In a way, this blog is me grieving in advance that I won't be able to eat traditional foods prepared in traditional ways. I have to recognize the reality of the loss before I can process it and move on to solutions.
I found another blog that puts some of those feelings of loss into words very well, if a little melodramatically:
What is it about going gluten-free that is so
Answer: it’s everywhere.
And not just at restaurants and potlucks and school cafeterias. It’s not just in innocent invitations to lunch or grabbing a beer after work. It’s not just in the business traveler’s trip to a conference at a hotel that might not be accommodating. No…gluten is not just in your present physical environment. Gluten is firmly embedded in your soul, your memories, and your connections to the past that you had hoped to connect to your future.
Gluten is the smell of Grandma’s bread, Mom’s pie, and those rolls in a tube that you have every Thanksgiving. Gluten is the tradition of hot dogs at a ball game, funnel cakes at the state fair, pizza and a beer for the Super Bowl. Gluten is not just a highly addictive grain that civilization has cultivated and consumed for thousands of years; it is not “just one” of many foods. It’s not about the food, never has been, and never will be. There are plenty of other foods to eat, that’s not the point.

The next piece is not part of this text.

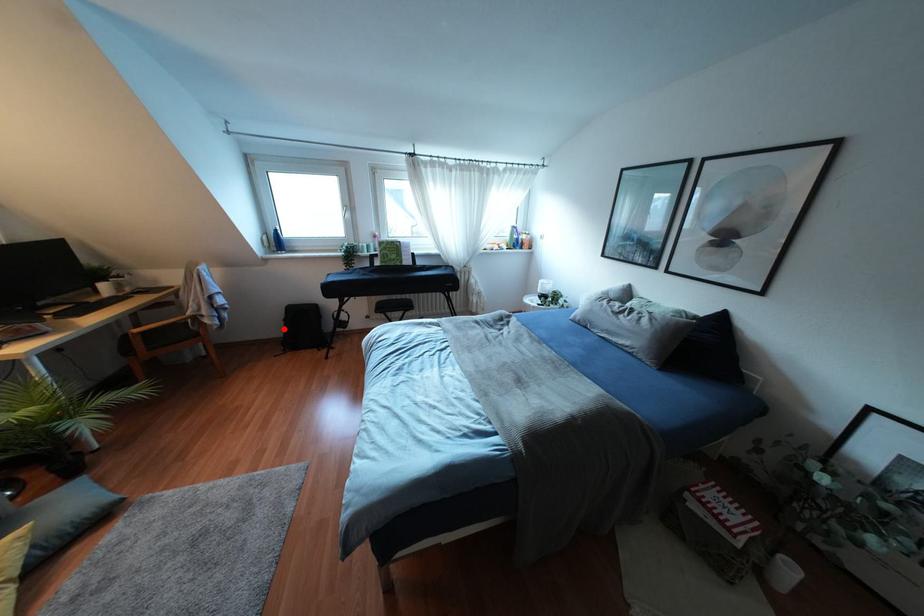
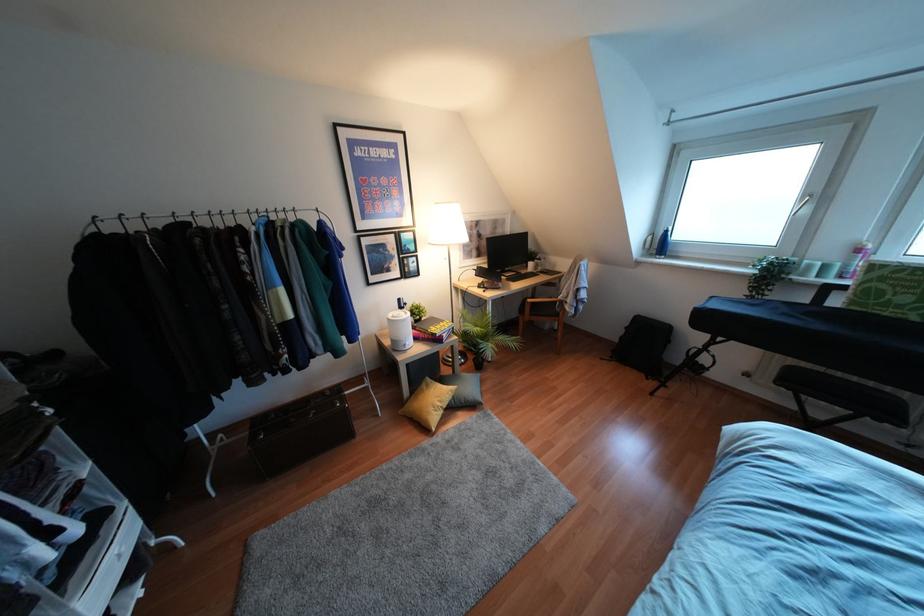
Locate, in the second image, the point that corresponds to the highlighted location in the first image.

Gluten is part of your soul, and every time you smell fried chicken or baked bread, every time you find yourself at an event with gluten as an ingredient in a traditional meal, every time you have to decline an invitation or move heaven and earth to participate, you are giving up part of your soul. You are reminded that not only is the current world not designed for you, but that so much of your fondly remembered past was not designed for you either. And then you become overwhelmed considering a future as an alien, a stranger in the world without anchor or reprieve…
Some may wonder, "What's the big deal? Why not cheat for just this one (or two) day(s)?"
The problem is, that at this point I'm not just putting my own health at risk. I'll be 10 weeks pregnant on Sunday. The second trimester starts at the end of November. There have been studies that connect gluten consumption in the sensitive/celiac to neural tube defects and other birth defects, low birth weight and increased rates of miscarriage and stillbirth. I don't know exactly how sensitive I am, but it is not a gamble I am willing to make.
So I need to find another solution.
One I've thought of is to volunteer to do more of the cooking so I can make sure there are enough "safe" dishes on the table that I can relax and enjoy the family gatherings without feeling deprived or left out. Another solution could be to just prepare special food for myself, but I think the fellowship and shared experience that comes from sharing the same (or most of the same) food is important.